How to link to an ActiveX Control from a Strongly Named Assembly
Windows Forms has a feature that allows you to use an ActiveX control on your managed form. All you have to do is add the control to your toolbox, and VS takes care of the rest behind the scenes. But this feature has a bit of a problem when it comes to strongly named assemblies.
The root of the problem is that strongly named assemblies can only statically reference other strongly named assemblies. (They can use reflection to use simply named assemblies, but that's beside the point here.) Part of the process of adding that ActiveX control to your project involves generating a managed wrapper assembly around it, and unfortunately Visual Studio does not sign that assembly. So, when you try to sign your assembly you'll get compiler errors along the lines of:
error CS1577: Assembly generation failed -- Referenced assembly 'Interop.SHDocVw' does not have a strong name
The solution to the problem is to generate the wrapper assemblies with a strong name. You can use the SDK tool AxImp to accomplish this. For instance, if you wanted to wrap the IE engine, you would use:
sn -k shdocvw.snk
AxImp %WINDIR%\System32\shdocvw.dll /keyfile:shdocvw.snk
Which would create a pair of assemblies AxSHDocVw.dll and SHDocVw.dll you can use in place of the versions that Visual Studio generates on its own.

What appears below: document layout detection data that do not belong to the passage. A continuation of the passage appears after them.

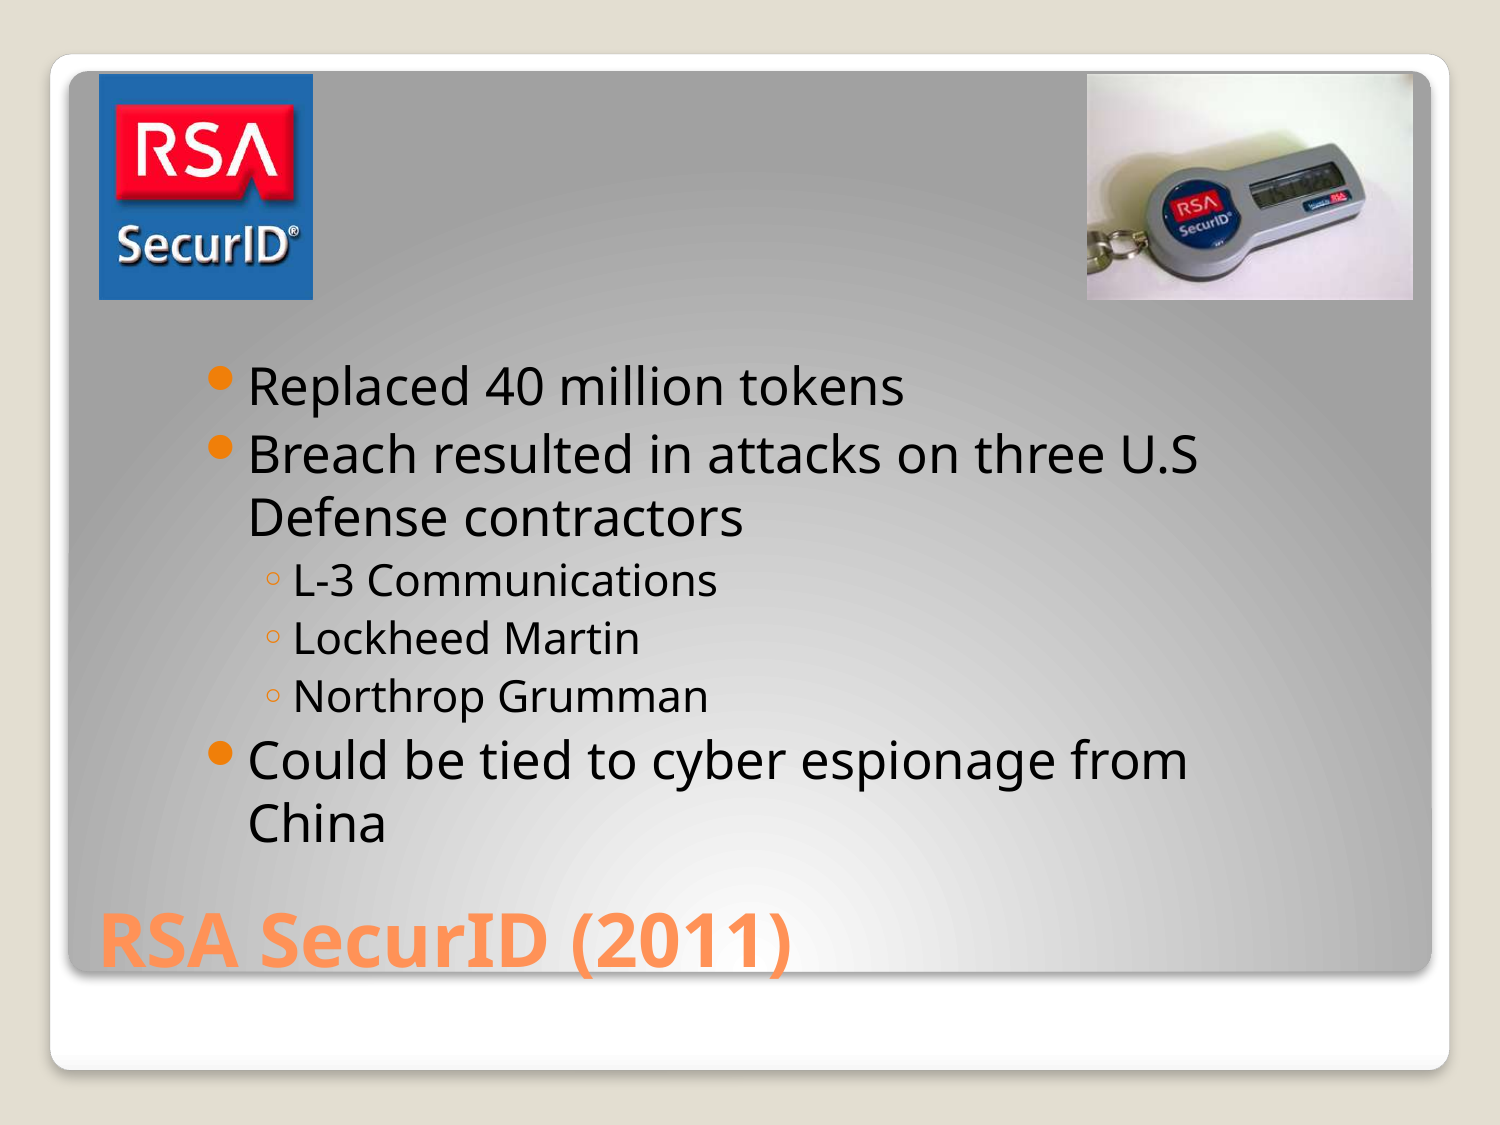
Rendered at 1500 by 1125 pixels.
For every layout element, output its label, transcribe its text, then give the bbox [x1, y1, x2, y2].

picture [1087, 74, 1413, 301]
list Replaced 40 million tokens Breach resulted in attacks on three U.S Defense contractors L-3 Communications Lockheed Martin Northrop Grumman Could be tied to cyber espionage from China [174, 337, 1300, 863]
title RSA SecurID (2011) [82, 817, 1425, 991]
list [99, 74, 313, 301]
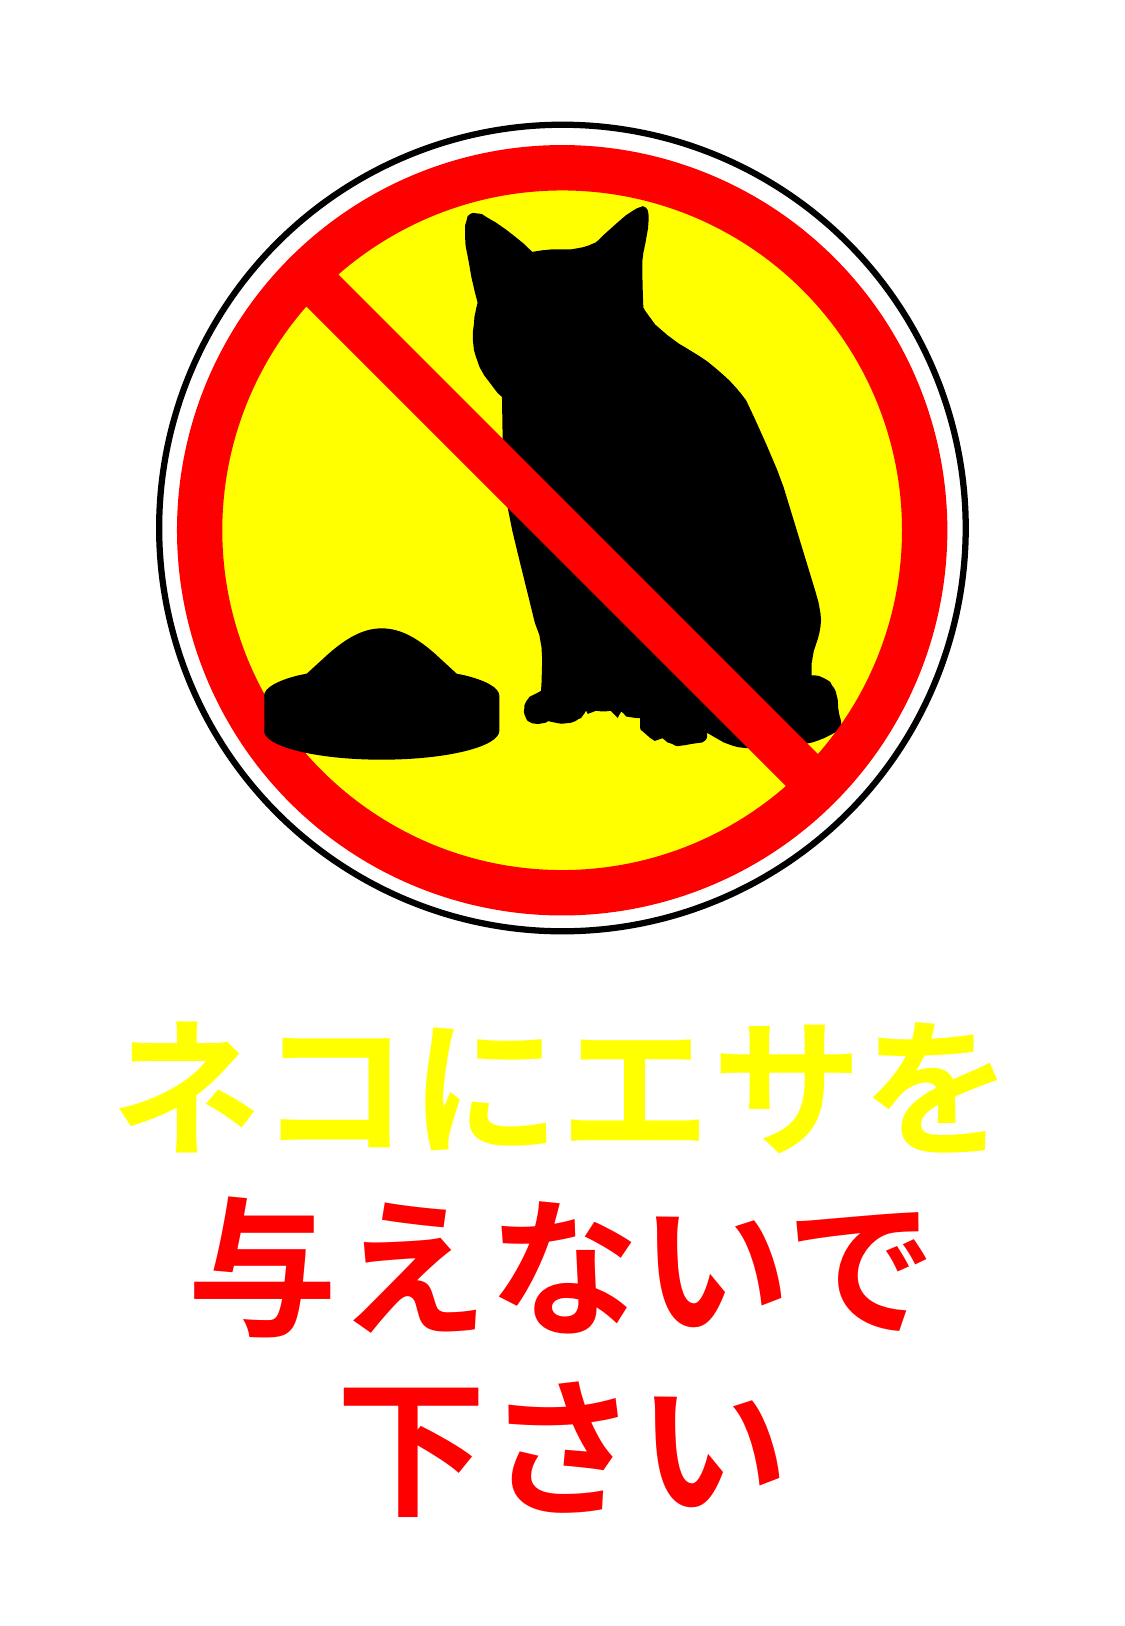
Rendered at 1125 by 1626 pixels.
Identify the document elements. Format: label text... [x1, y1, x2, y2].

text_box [158, 124, 966, 932]
text_box ネコにエサを 与えないで 下さい [0, 986, 1125, 1542]
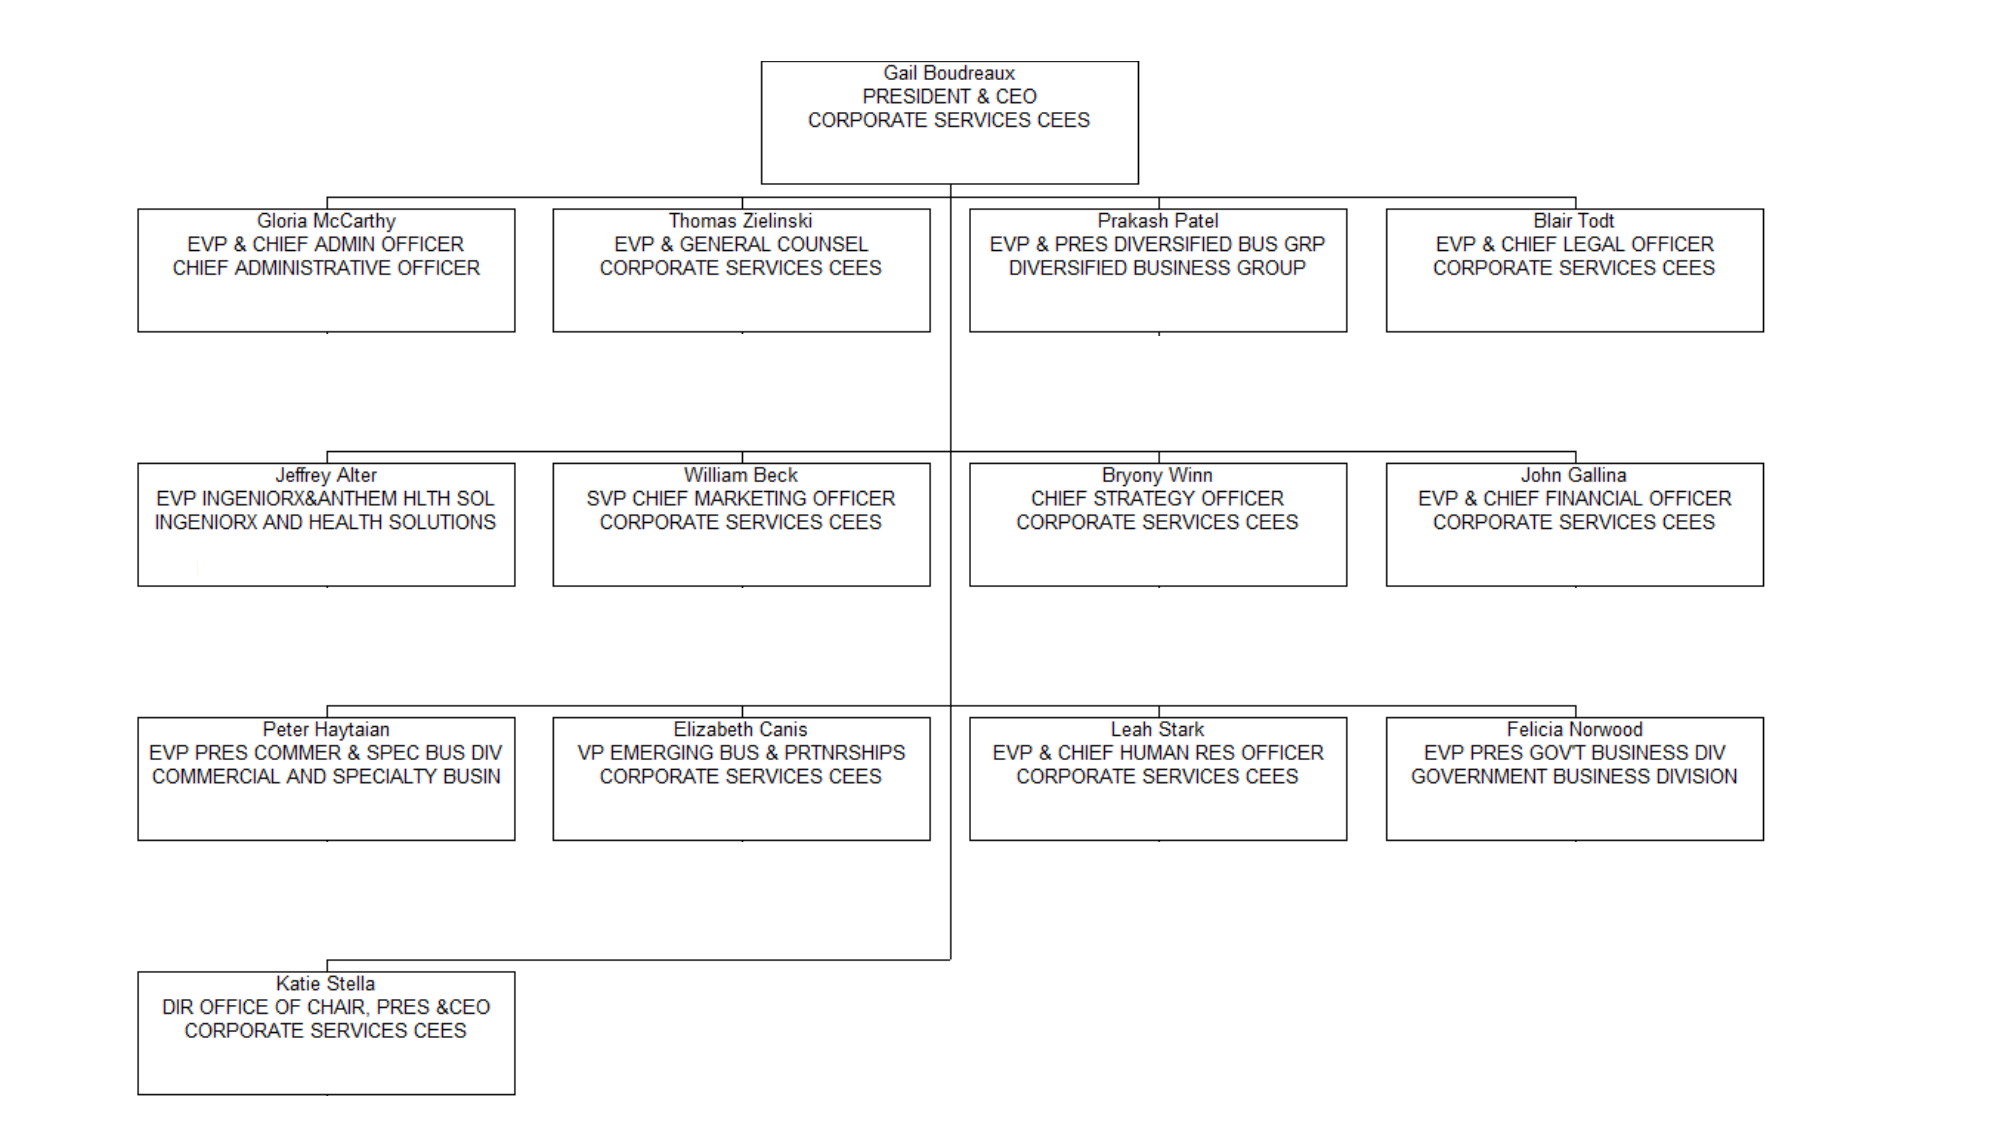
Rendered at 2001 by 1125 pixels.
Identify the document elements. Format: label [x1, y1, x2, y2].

text_box [111, 13, 1964, 1115]
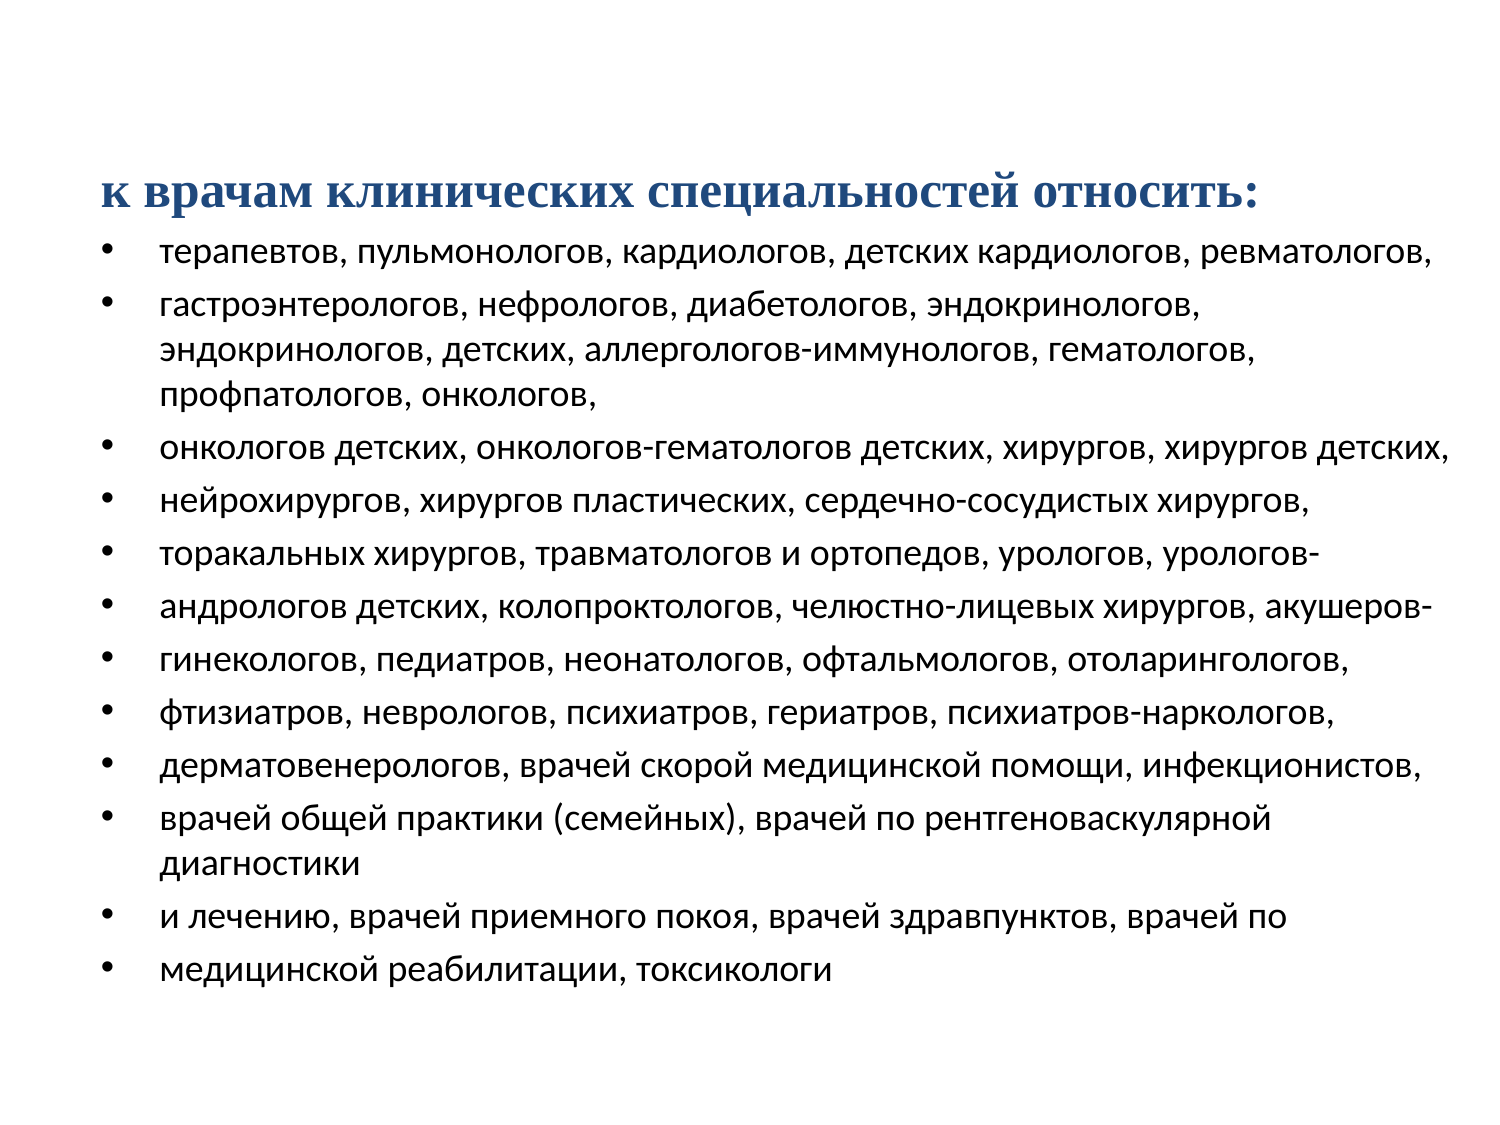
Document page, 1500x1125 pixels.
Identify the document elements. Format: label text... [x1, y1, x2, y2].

list к врачам клинических специальностей относить: терапевтов, пульмонологов, кардиологов, детских кардиологов, ревматологов, гастроэнтерологов, нефрологов, диабетологов, эндокринологов, эндокринологов, детских, аллергологов-иммунологов, гематологов, профпатологов, онкологов, онкологов детских, онкологов-гематологов детских, хирургов, хирургов детских, нейрохирургов, хирургов пластических, сердечно-сосудистых хирургов, торакальных хирургов, травматологов и ортопедов, урологов, урологов- андрологов детских, колопроктологов, челюстно-лицевых хирургов, акушеров- гинекологов, педиатров, неонатологов, офтальмологов, отоларингологов, фтизиатров, неврологов, психиатров, гериатров, психиатров-наркологов, дерматовенерологов, врачей скорой медицинской помощи, инфекционистов, врачей общей практики (семейных), врачей по рентгеноваскулярной диагностики и лечению, врачей приемного покоя, врачей здравпунктов, врачей по медицинской реабилитации, токсикологи [100, 148, 1464, 1052]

Of course, in Whidbey, Windows Forms has a web browser control, which finally gets rid of the need to have wrapper assemblies around shdocvw.dll :-)
Updated 1/14/05: Daniel Schlößer points out that you don't have to drop out to the SDK tools, Visual Studio 2003 lets you set a project setting in order to have the IDE generate strongly named wrapper assemblies.
Comments
- Anonymous
January 13, 2005
Or in Visual Studio.NET 2003 you can put the path to your key file on the Project settings dialog under wrapper assembly key file and key name, and the IDE creates the strong name wrapper assembly automatically when you add a reference to an activex control. - Anonymous
January 13, 2005
Absolutely, I've updated the main post to point that out as well.
-Shawn - Anonymous
January 26, 2005
Clarification... I believe that property is only available via C# in vs2003. In VB.Net you need to use the sdk.
re: How to link to an ActiveX Control from a Strongly Named Assembly
Or in Visual Studio.NET 2003 you can put the path to your key file on the Project settings dialog under wrapper assembly key file and key name, and the IDE creates the strong name wrapper assembly automatically when you add a reference to an activex control.